La principale et la plus sûre démonstration de la contraction du temps par la vitesse réside, comme pour celle des longueurs, dans toutes ces vérifications indirectes, mais concordantes dans leur multiplicité, que constituent les applications de cette notion à la mécanique nouvelle et les conséquences vérifiées qu’elle entraîne.

À propos de l’expérience de Michelson, Einstein m’a raconté depuis, que le célèbre physicien américain lui avait dit un jour : « Si j’avais pu deviner qu’on tirerait des résultats de mon expérience tout ce qu’on en a tiré, je crois bien que je ne l’aurais jamais faite. » C’est d’ailleurs une chose assez singulière et historiquement fort intéressante que l’altitude des principaux précurseurs de la Relativité en face de la théorie d’Einstein. Au cours d’une conversation récente, celui-ci m’a donné là-dessus des précisions curieuses et dont je crois utile de résumer ici l’essentiel.
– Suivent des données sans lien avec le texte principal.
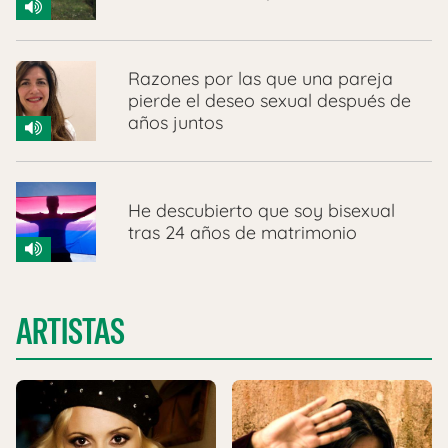
Razones por las que una pareja
pierde el deseo sexual después de
años juntos
He descubierto que soy bisexual
tras 24 años de matrimonio
ARTISTAS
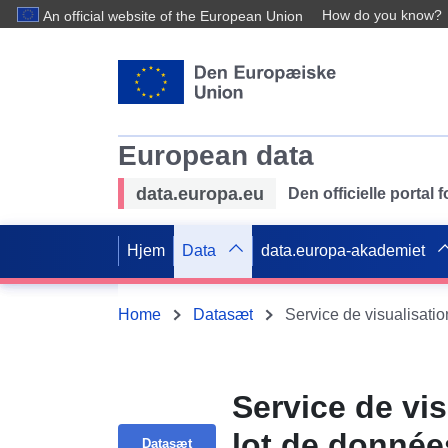
How do you know?
An official website of the European Union
European data
data.europa.eu
Den officielle portal
Hjem
Data
data.europa-akademiet
Home
Datasæt
Service de vi
lot de donnée
Datasæt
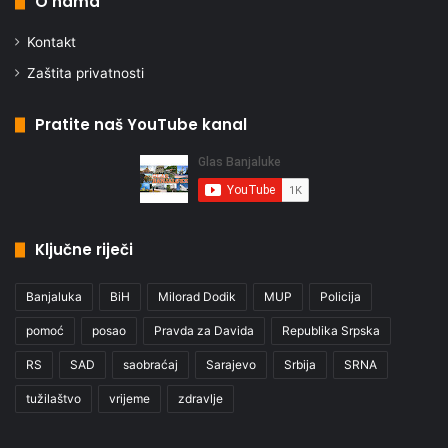
O nama
Kontakt
Zaštita privatnosti
Pratite naš YouTube kanal
Ključne riječi
Banjaluka
BiH
Milorad Dodik
MUP
Policija
pomoć
posao
Pravda za Davida
Republika Srpska
RS
SAD
saobraćaj
Sarajevo
Srbija
SRNA
tužilaštvo
vrijeme
zdravlje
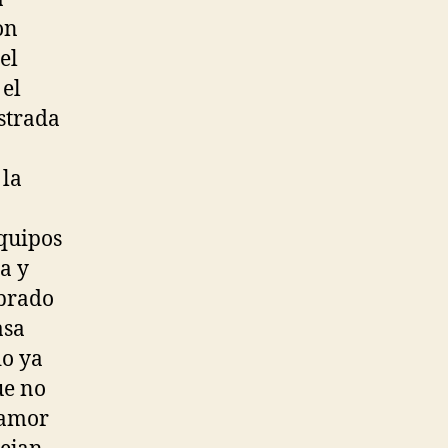
on
el
 el
strada
 la
equipos
a y
ibrado
asa
do ya
ue no
 amor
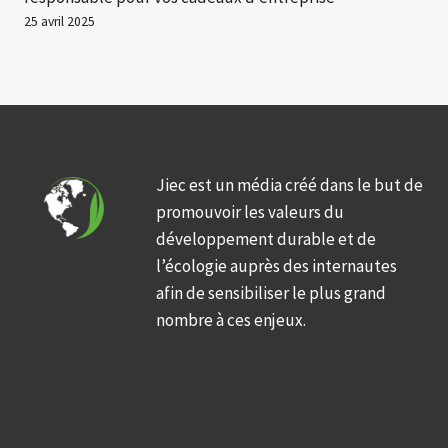
25 avril 2025
Jiec est un média créé dans le but de
promouvoir les valeurs du
développement durable et de
l’écologie auprès des internautes
afin de sensibiliser le plus grand
nombre à ces enjeux.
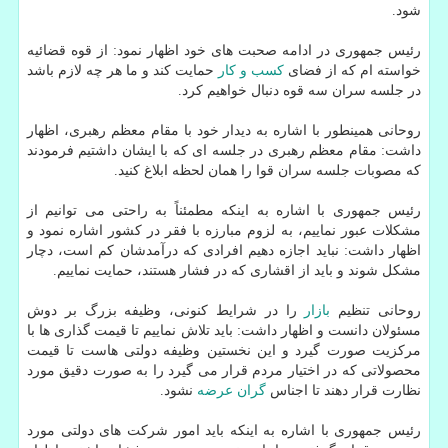
شود.
رئیس جمهوری در ادامه صحبت های خود اظهار نمود: از قوه قضائیه
خواسته ام كه از فضای
كسب و كار
حمایت كند و ما هر چه لازم باشد
در جلسه سران سه قوه دنبال خواهیم كرد.
روحانی همینطور با اشاره به دیدار خود با مقام معظم رهبری، اظهار
داشت: مقام معظم رهبری در جلسه ای كه با ایشان داشتیم فرمودند
كه مصوبات جلسه سران قوا را همان لحظه ابلاغ كنید.
رئیس جمهوری با اشاره به اینكه مطمئناً به راحتی می توانیم از
مشكلات عبور نماییم، به لزوم مبارزه با فقر در كشور اشاره نمود و
اظهار داشت: نباید اجازه دهیم افرادی كه درآمدشان كم است، دچار
مشكل شوند و باید از اقشاری كه در فشار هستند، حمایت نماییم.
روحانی تنظیم
بازار
را در شرایط كنونی، وظیفه بزرگ بر دوش
مسئولان دانست و اظهار داشت: باید تلاش نماییم تا قیمت گذاری ها با
مركزیت صورت گیرد و این نخستین وظیفه دولتی هاست تا قیمت
محصولاتی كه در اختیار مردم قرار می گیرد را به صورت دقیق مورد
نظارت قرار دهند تا اجناس
گران
عرضه
نشود.
رئیس جمهوری با اشاره به اینكه باید امور شركت های دولتی مورد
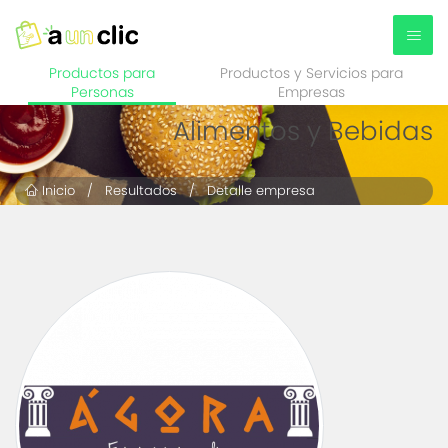
Productos para
Productos y Servicios para
Personas
Empresas
Alimentos y Bebidas
Inicio
/
Resultados
/ Detalle empresa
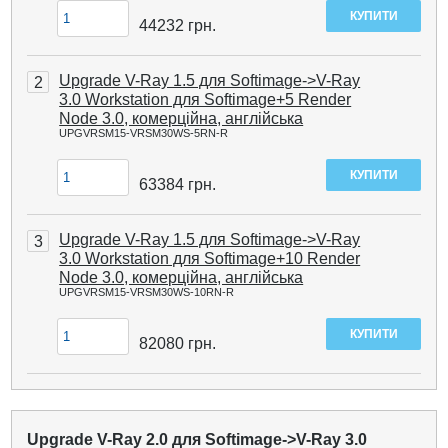
44232
грн.
Upgrade V-Ray 1.5 для Softimage->V-Ray
2
3.0 Workstation для Softimage+5 Render
Node 3.0, комерційна, англійська
UPGVRSM15-VRSM30WS-5RN-R
63384
грн.
Upgrade V-Ray 1.5 для Softimage->V-Ray
3
3.0 Workstation для Softimage+10 Render
Node 3.0, комерційна, англійська
UPGVRSM15-VRSM30WS-10RN-R
82080
грн.
Upgrade V-Ray 2.0 для Softimage->V-Ray 3.0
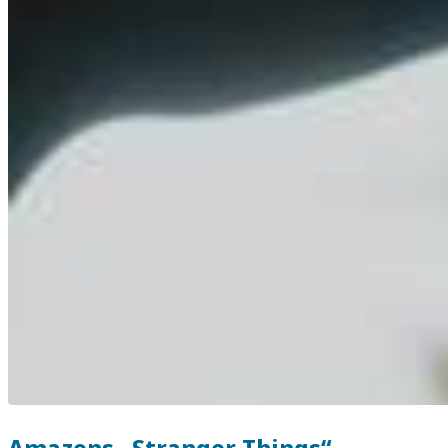
Amazons „Stranger Things“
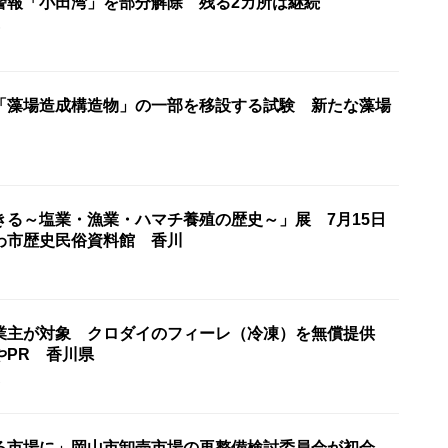
警報「小田湾」を部分解除 残る2カ所は継続
6
「藻場造成構造物」の一部を移設する試験 新たな藻場
きる～塩業・漁業・ハマチ養殖の歴史～」展 7月15日
わ市歴史民俗資料館 香川
業主が対象 クロダイのフィーレ（冷凍）を無償提供
やPR 香川県
2
る市場に」岡山市卸売市場の再整備検討委員会が初会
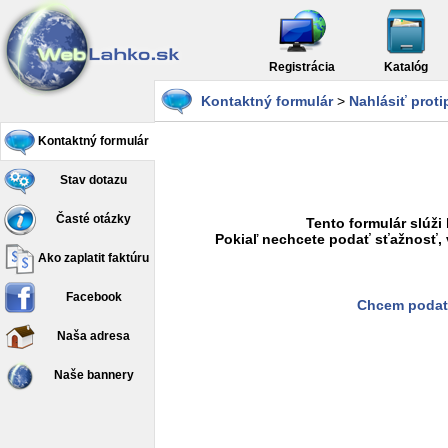
Registrácia
Katalóg
Kontaktný formulár
>
Nahlásiť prot
Kontaktný formulár
Stav dotazu
Časté otázky
Tento formulár slúži
Pokiaľ nechcete podať sťažnosť, 
Ako zaplatit faktúru
Facebook
Chcem podať
Naša adresa
Naše bannery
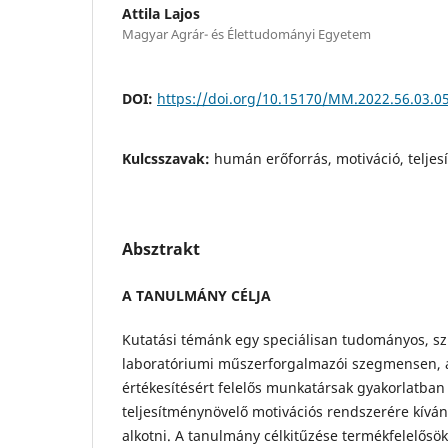
Attila Lajos
Magyar Agrár- és Élettudományi Egyetem
DOI:
https://doi.org/10.15170/MM.2022.56.03.0
Kulcsszavak:
humán erőforrás, motiváció, telje
Absztrakt
A TANULMÁNY CÉLJA
Kutatási témánk egy speciálisan tudományos, sz
laboratóriumi műszerforgalmazói szegmensen, a
értékesítésért felelős munkatársak gyakorlatban
teljesítménynövelő motivációs rendszerére kíván
alkotni. A tanulmány célkitűzése termékfelelősök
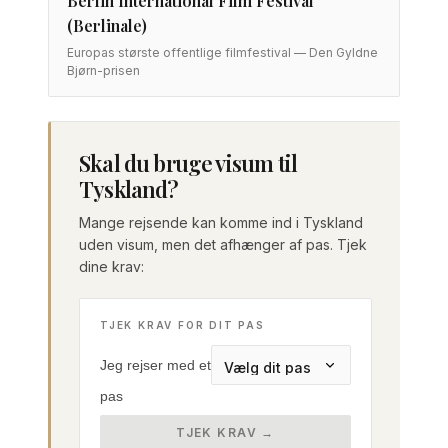
Berlin International Film Festival
(Berlinale)
Europas største offentlige filmfestival — Den Gyldne
Bjørn-prisen
Skal du bruge visum til
Tyskland?
Mange rejsende kan komme ind i Tyskland
uden visum, men det afhænger af pas. Tjek
dine krav:
TJEK KRAV FOR DIT PAS
Jeg rejser med et
pas
TJEK KRAV →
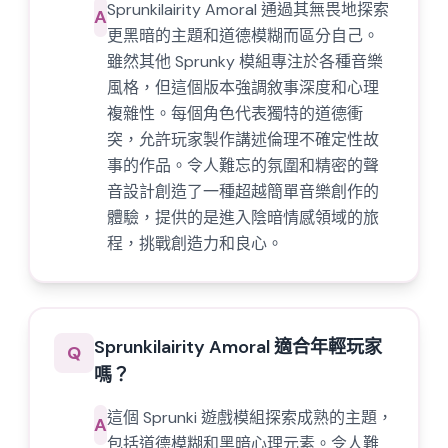
Sprunkilairity Amoral 通過其無畏地探索
A
更黑暗的主題和道德模糊而區分自己。
雖然其他 Sprunky 模組專注於各種音樂
風格，但這個版本強調敘事深度和心理
複雜性。每個角色代表獨特的道德衝
突，允許玩家製作講述倫理不確定性故
事的作品。令人難忘的氛圍和精密的聲
音設計創造了一種超越簡單音樂創作的
體驗，提供的是進入陰暗情感領域的旅
程，挑戰創造力和良心。
Sprunkilairity Amoral 適合年輕玩家
Q
嗎？
這個 Sprunki 遊戲模組探索成熟的主題，
A
包括道德模糊和黑暗心理元素。令人難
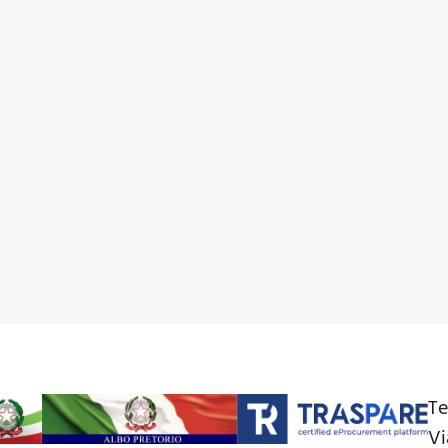
Te
Vi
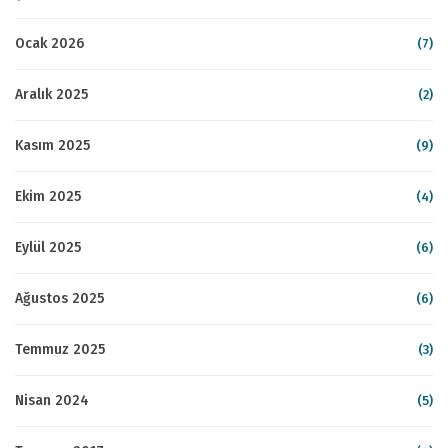
Ocak 2026
(7)
Aralık 2025
(2)
Kasım 2025
(9)
Ekim 2025
(4)
Eylül 2025
(6)
Ağustos 2025
(6)
Temmuz 2025
(3)
Nisan 2024
(5)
Henri Poincaré est mort et certes c’eût été une chose profondément émouvante que de voir discuter avec Einstein ce puissant esprit qui sur tant de points a montré la voie. Eût-il été partisan de la théorie de la Relativité généralisée ? C’est probable, ce n’est pas absolument sûr. Étudiant dans maintes pages célèbres les origines et fondements de la géométrie, Henri Poincaré était arrivé à cette conclusion que, si elle n’est pas plus vraie idéalement que les autres, la géométrie euclidienne est celle qui correspond à la nature du monde extérieur et de nos sensations. Sur ce point Einstein s’est nettement séparé des idées poincaristes, à dater du jour où il a prévu l’incurvation par la pesanteur des rayons lumineux qui fut vérifiée naguère comme on sait et que Poincaré n’avait pas envisagée.

C’est là la clef de voûte de toute la Relativité, le point central dont Einstein a pu déduire que la géométrie réelle du monde est effectivement une géométrie non euclidienne. Il est bien difficile de savoir ce qu’en eût pensé Poincaré, Sûrement sous cette forme ou sous une autre, il eût été logique avec lui-même, relativiste intégral et il eût accepté avec une sympathie certaine tout ce qui lui eût permis de vivre sans ces créatures mystiques qui lui inspiraient une répulsion singulière : l’espace absolu et le temps absolu de Newton.